[PROVIDED RECORDS Boundary: Start]
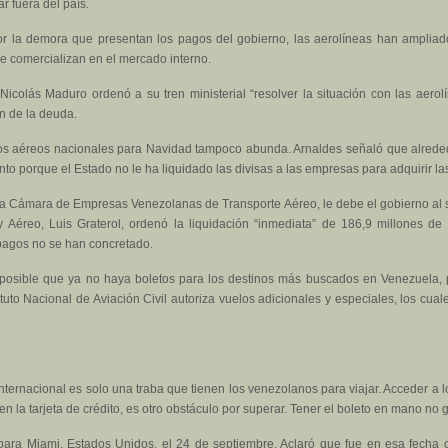
 fuera del país.
por la demora que presentan los pagos del gobierno, las aerolíneas han ampliad
 se comercializan en el mercado interno.
icolás Maduro ordenó a su tren ministerial “resolver la situación con las aerol
ón de la deuda.
tos aéreos nacionales para Navidad tampoco abunda. Arnaldes señaló que alrededo
to porque el Estado no le ha liquidado las divisas a las empresas para adquirir la
la Cámara de Empresas Venezolanas de Transporte Aéreo, le debe el gobierno al s
y Aéreo, Luis Graterol, ordenó la liquidación “inmediata” de 186,9 millones d
s pagos no se han concretado.
s posible que ya no haya boletos para los destinos más buscados en Venezuela,
tuto Nacional de Aviación Civil autoriza vuelos adicionales y especiales, los c
internacional es solo una traba que tienen los venezolanos para viajar. Acceder a
en la tarjeta de crédito, es otro obstáculo por superar. Tener el boleto en mano no g
para Miami, Estados Unidos, el 24 de septiembre. Aclaró que fue en esa fecha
[PROVIDED RECORDS Boundary: End]
■ **WHAT THE EXERCISE ASKS**
Exactly as they appear above, give the records again, without their pictures.

■ **SOLVED PROBLEM**
 fuera del país.
por la demora que presentan los pagos del gobierno, las aerolíneas han ampliad
 se comercializan en el mercado interno.
icolás Maduro ordenó a su tren ministerial “resolver la situación con las aerol
ón de la deuda.
tos aéreos nacionales para Navidad tampoco abunda. Arnaldes señaló que alrededo
to porque el Estado no le ha liquidado las divisas a las empresas para adquirir la
la Cámara de Empresas Venezolanas de Transporte Aéreo, le debe el gobierno al s
y Aéreo, Luis Graterol, ordenó la liquidación “inmediata” de 186,9 millones d
s pagos no se han concretado.
s posible que ya no haya boletos para los destinos más buscados en Venezuela,
tuto Nacional de Aviación Civil autoriza vuelos adicionales y especiales, los c
internacional es solo una traba que tienen los venezolanos para viajar. Acceder a
en la tarjeta de crédito, es otro obstáculo por superar. Tener el boleto en mano no g
para Miami, Estados Unidos, el 24 de septiembre. Aclaró que fue en esa fecha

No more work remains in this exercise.